PROMPT
Show each line of the data below that contains the word "questioning".

· · · · · · ·

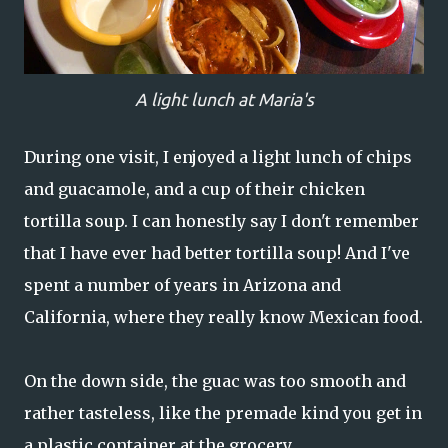
A light lunch at Maria's
During one visit, I enjoyed a light lunch of chips
and guacamole, and a cup of their chicken
tortilla soup. I can honestly say I don't remember
that I have ever had better tortilla soup! And I've
spent a number of years in Arizona and
California, where they really know Mexican food.
On the down side, the guac was too smooth and
rather tasteless, like the premade kind you get in
a plastic container at the grocery.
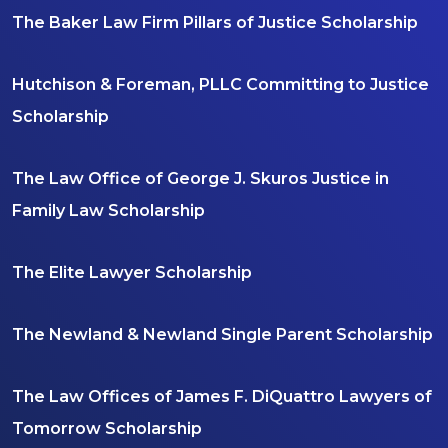
The Baker Law Firm Pillars of Justice Scholarship
Hutchison & Foreman, PLLC Committing to Justice
Scholarship
The Law Office of George J. Skuros Justice in
Family Law Scholarship
The Elite Lawyer Scholarship
The Newland & Newland Single Parent Scholarship
The Law Offices of James F. DiQuattro Lawyers of
Tomorrow Scholarship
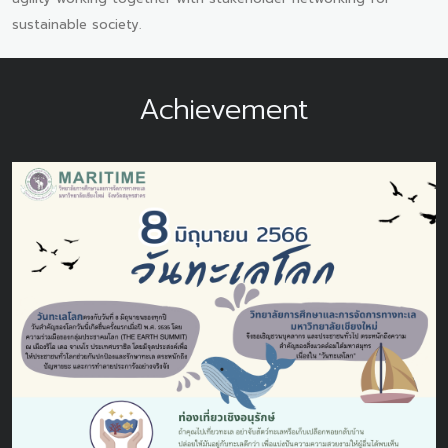
sustainable society.
Achievement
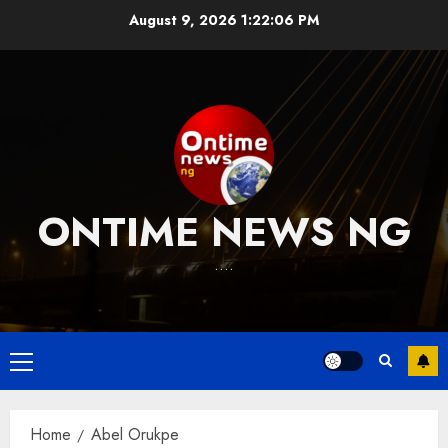
Skip
August 9, 2026
1:22:07 PM
to
content
ONTIME NEWS NG
….
Primary
Menu
Home
Abel Orukpe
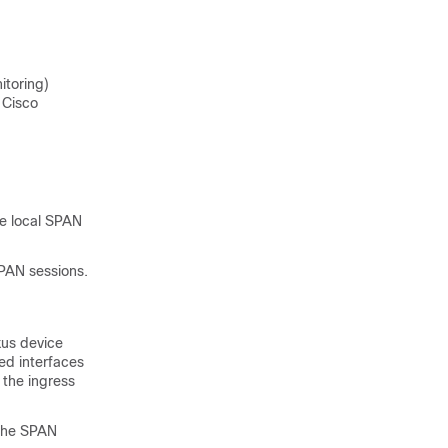
itoring)
 Cisco
le local SPAN
PAN sessions.
us device
ed interfaces
 the ingress
 the SPAN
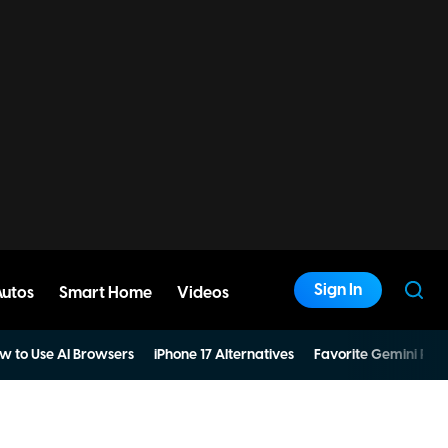
Sign In
Autos
Smart Home
Videos
w to Use AI Browsers
iPhone 17 Alternatives
Favorite Gemini Pro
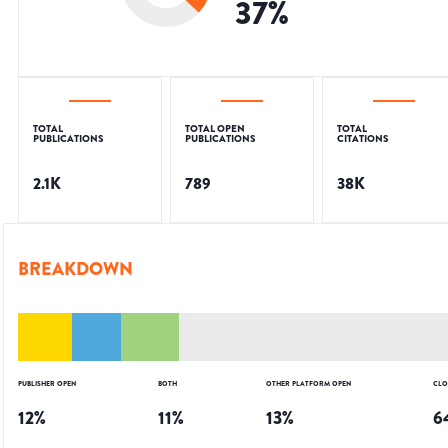
37
%
TOTAL
TOTAL OPEN
TOTAL
PUBLICATIONS
PUBLICATIONS
CITATIONS
2.1K
789
38K
BREAKDOWN
PUBLISHER OPEN
BOTH
OTHER PLATFORM OPEN
CLO
12
%
11
%
13
%
6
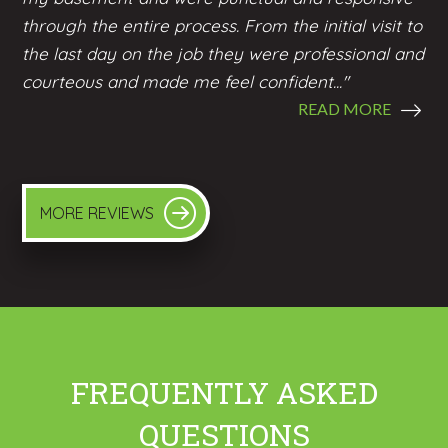
through the entire process. From the initial visit to
the last day on the job they were professional and
courteous and made me feel confident..."
READ MORE
MORE REVIEWS
FREQUENTLY ASKED
QUESTIONS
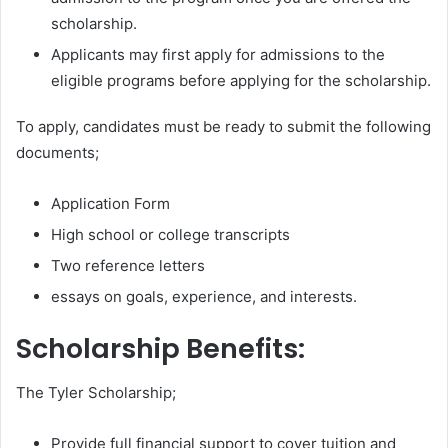
scholarship.
Applicants may first apply for admissions to the
eligible programs before applying for the scholarship.
To apply, candidates must be ready to submit the following
documents;
Application Form
High school or college transcripts
Two reference letters
essays on goals, experience, and interests.
Scholarship Benefits:
The Tyler Scholarship;
Provide full financial support to cover tuition and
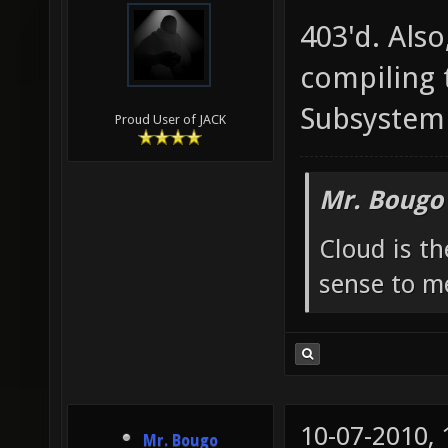
403'd. Also
compiling
Subsystem 
Proud User of JACK
Mr. Bougo
Cloud is t
sense to m
10-07-2010,
Mr. Bougo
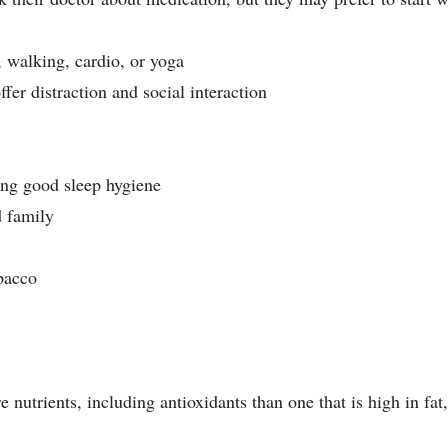
, walking, cardio, or yoga
ffer distraction and social interaction
ing good sleep hygiene
d family
bacco
 nutrients, including antioxidants than one that is high in fat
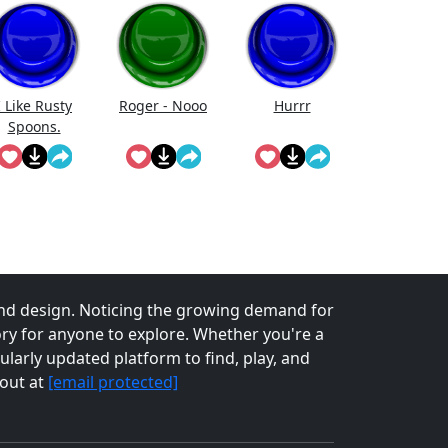
I Like Rusty
Roger - Nooo
Hurrr
Spoons.
nd design. Noticing the growing demand for
tory for anyone to explore. Whether you're a
larly updated platform to find, play, and
 out at
[email protected]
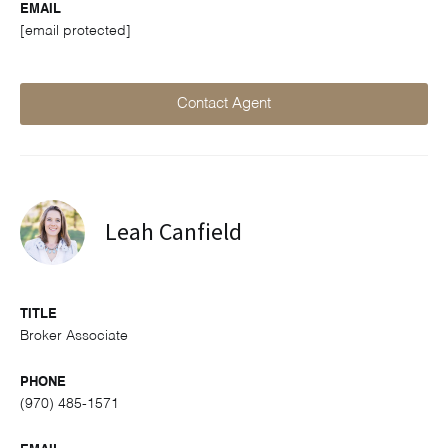
EMAIL
[email protected]
Contact Agent
Leah Canfield
TITLE
Broker Associate
PHONE
(970) 485-1571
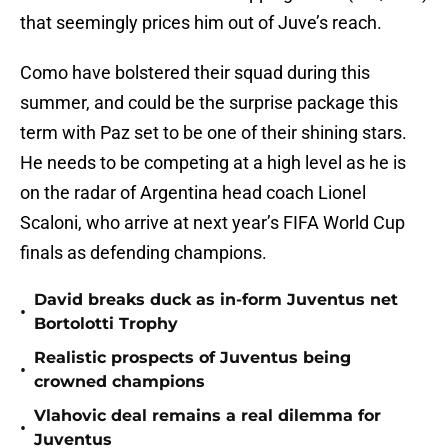
that seemingly prices him out of Juve’s reach.
Como have bolstered their squad during this
summer, and could be the surprise package this
term with Paz set to be one of their shining stars.
He needs to be competing at a high level as he is
on the radar of Argentina head coach Lionel
Scaloni, who arrive at next year’s FIFA World Cup
finals as defending champions.
David breaks duck as in-form Juventus net
•
Bortolotti Trophy
Realistic prospects of Juventus being
•
crowned champions
Vlahovic deal remains a real dilemma for
•
Juventus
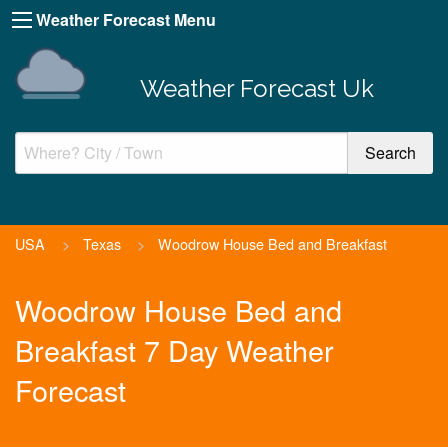
Weather Forecast Menu
Weather Forecast Uk
USA
>
Texas
>
Woodrow House Bed and Breakfast
Woodrow House Bed and
Breakfast 7 Day Weather
Forecast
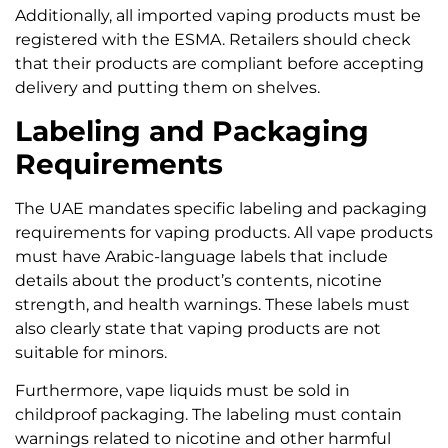
Additionally, all imported vaping products must be
registered with the ESMA. Retailers should check
that their products are compliant before accepting
delivery and putting them on shelves.
Labeling and Packaging
Requirements
The UAE mandates specific labeling and packaging
requirements for vaping products. All vape products
must have Arabic-language labels that include
details about the product’s contents, nicotine
strength, and health warnings. These labels must
also clearly state that vaping products are not
suitable for minors.
Furthermore, vape liquids must be sold in
childproof packaging. The labeling must contain
warnings related to nicotine and other harmful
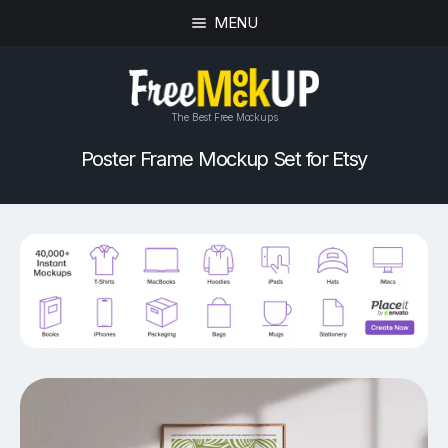
MENU
The Best Free Mockups
Poster Frame Mockup Set for Etsy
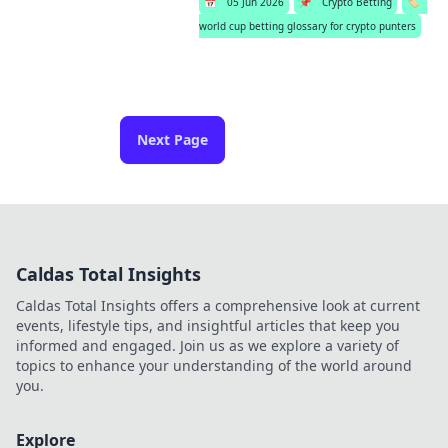
📅
05 Jun 2026
📌
Crypto Betting
🏷️
world cup betting glossary for crypto punters
Next Page
Caldas Total Insights
Caldas Total Insights offers a comprehensive look at current
events, lifestyle tips, and insightful articles that keep you
informed and engaged. Join us as we explore a variety of
topics to enhance your understanding of the world around
you.
Explore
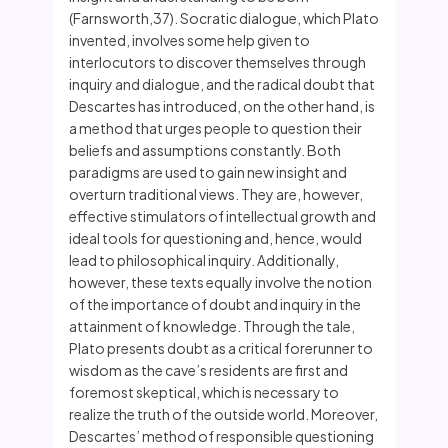
(Farnsworth,37). Socratic dialogue, which Plato
invented, involves some help given to
interlocutors to discover themselves through
inquiry and dialogue, and the radical doubt that
Descartes has introduced, on the other hand, is
a method that urges people to question their
beliefs and assumptions constantly. Both
paradigms are used to gain new insight and
overturn traditional views. They are, however,
effective stimulators of intellectual growth and
ideal tools for questioning and, hence, would
lead to philosophical inquiry. Additionally,
however, these texts equally involve the notion
of the importance of doubt and inquiry in the
attainment of knowledge. Through the tale,
Plato presents doubt as a critical forerunner to
wisdom as the cave’s residents are first and
foremost skeptical, which is necessary to
realize the truth of the outside world. Moreover,
Descartes’ method of responsible questioning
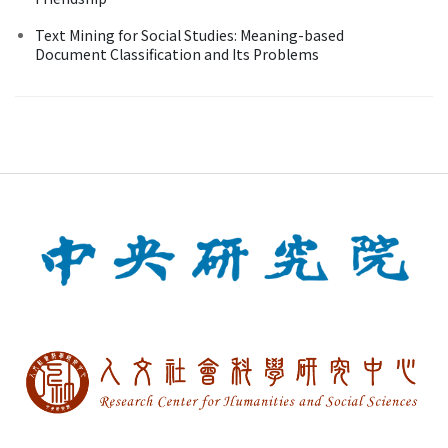
Text Mining for Social Studies: Meaning-based
Document Classification and Its Problems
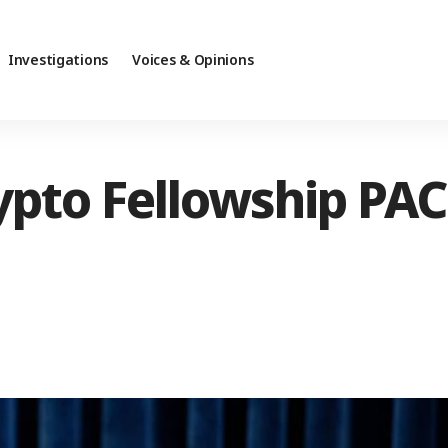
Investigations
Voices & Opinions
pto Fellowship PAC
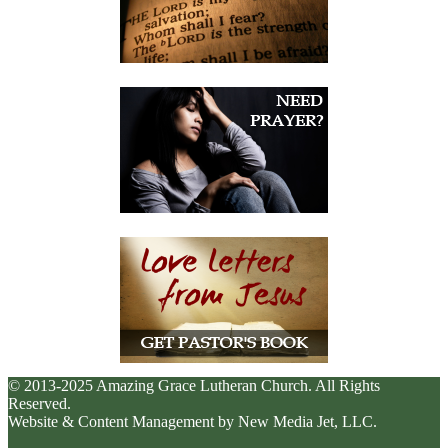
© 2013-2025 Amazing Grace Lutheran Church. All Rights
Reserved.
Website & Content Management by New Media Jet, LLC.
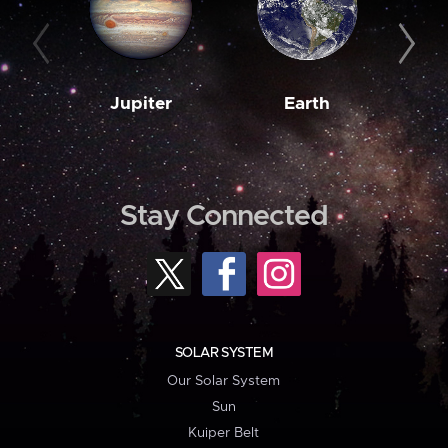
Jupiter
Earth
M
Stay Connected
SOLAR SYSTEM
Our Solar System
Sun
Kuiper Belt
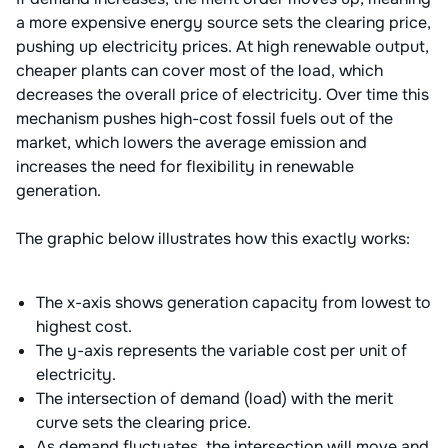
a more expensive energy source sets the clearing price,
pushing up electricity prices. At high renewable output,
cheaper plants can cover most of the load, which
decreases the overall price of electricity. Over time this
mechanism pushes high-cost fossil fuels out of the
market, which lowers the average emission and
increases the need for flexibility in renewable
generation.
The graphic below illustrates how this exactly works:
The x-axis shows generation capacity from lowest to
highest cost.
The y-axis represents the variable cost per unit of
electricity.
The intersection of demand (load) with the merit
curve sets the clearing price.
As demand fluctuates, the intersection will move and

· · · · · · ·

FINISHED EXERCISE
ideal tools for questioning and, hence, would
Descartes’ method of responsible questioning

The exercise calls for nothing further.